- **Records from a dataset**
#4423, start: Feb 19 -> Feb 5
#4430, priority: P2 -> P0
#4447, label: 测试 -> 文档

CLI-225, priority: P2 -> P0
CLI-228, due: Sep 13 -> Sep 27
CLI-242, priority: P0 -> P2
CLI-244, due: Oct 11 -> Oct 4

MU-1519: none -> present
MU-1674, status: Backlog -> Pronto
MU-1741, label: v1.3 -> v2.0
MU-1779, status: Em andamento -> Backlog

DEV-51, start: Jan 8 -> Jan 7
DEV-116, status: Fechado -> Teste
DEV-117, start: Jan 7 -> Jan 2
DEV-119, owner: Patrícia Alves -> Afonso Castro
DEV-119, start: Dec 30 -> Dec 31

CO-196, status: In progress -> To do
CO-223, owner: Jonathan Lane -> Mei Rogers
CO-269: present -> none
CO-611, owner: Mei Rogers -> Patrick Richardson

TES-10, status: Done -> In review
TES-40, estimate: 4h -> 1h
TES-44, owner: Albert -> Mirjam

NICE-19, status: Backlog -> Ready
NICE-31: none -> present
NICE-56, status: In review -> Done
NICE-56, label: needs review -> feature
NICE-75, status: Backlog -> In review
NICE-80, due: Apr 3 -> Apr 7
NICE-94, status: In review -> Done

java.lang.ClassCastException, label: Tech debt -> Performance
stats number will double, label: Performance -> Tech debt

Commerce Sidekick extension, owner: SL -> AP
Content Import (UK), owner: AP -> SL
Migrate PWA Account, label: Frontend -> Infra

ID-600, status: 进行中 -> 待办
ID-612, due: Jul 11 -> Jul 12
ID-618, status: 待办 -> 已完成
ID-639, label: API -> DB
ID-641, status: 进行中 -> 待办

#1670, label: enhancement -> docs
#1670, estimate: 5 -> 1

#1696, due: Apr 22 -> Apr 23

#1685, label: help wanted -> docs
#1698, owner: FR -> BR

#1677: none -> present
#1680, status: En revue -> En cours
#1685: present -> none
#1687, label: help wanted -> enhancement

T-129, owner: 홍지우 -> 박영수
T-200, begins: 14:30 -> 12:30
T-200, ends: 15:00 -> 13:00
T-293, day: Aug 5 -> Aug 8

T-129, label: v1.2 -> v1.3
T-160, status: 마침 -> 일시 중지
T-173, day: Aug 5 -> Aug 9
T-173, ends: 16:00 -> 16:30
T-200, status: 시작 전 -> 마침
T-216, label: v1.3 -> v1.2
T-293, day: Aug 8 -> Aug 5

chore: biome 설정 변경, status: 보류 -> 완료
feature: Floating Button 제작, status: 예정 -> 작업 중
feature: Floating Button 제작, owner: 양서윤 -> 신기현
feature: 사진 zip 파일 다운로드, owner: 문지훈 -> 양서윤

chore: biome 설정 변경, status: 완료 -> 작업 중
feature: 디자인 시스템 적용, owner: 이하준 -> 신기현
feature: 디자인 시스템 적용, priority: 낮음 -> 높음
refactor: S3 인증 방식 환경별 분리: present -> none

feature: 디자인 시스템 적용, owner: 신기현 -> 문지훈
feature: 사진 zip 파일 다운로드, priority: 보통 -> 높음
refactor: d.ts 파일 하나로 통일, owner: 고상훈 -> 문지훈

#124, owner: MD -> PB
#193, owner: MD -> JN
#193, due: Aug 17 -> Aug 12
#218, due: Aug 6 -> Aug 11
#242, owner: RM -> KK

- **WHAT THE TASK REQUIRES**
The lines above, starting at the one with "NICE-94, status: In review -> Done" and ending at the one with "#1685, label: help wanted -> docs", are the only ones to return, exactly as written.

- **RESULT FOR THIS EXERCISE**
NICE-94, status: In review -> Done

java.lang.ClassCastException, label: Tech debt -> Performance
stats number will double, label: Performance -> Tech debt

Commerce Sidekick extension, owner: SL -> AP
Content Import (UK), owner: AP -> SL
Migrate PWA Account, label: Frontend -> Infra

ID-600, status: 进行中 -> 待办
ID-612, due: Jul 11 -> Jul 12
ID-618, status: 待办 -> 已完成
ID-639, label: API -> DB
ID-641, status: 进行中 -> 待办

#1670, label: enhancement -> docs
#1670, estimate: 5 -> 1

#1696, due: Apr 22 -> Apr 23

#1685, label: help wanted -> docs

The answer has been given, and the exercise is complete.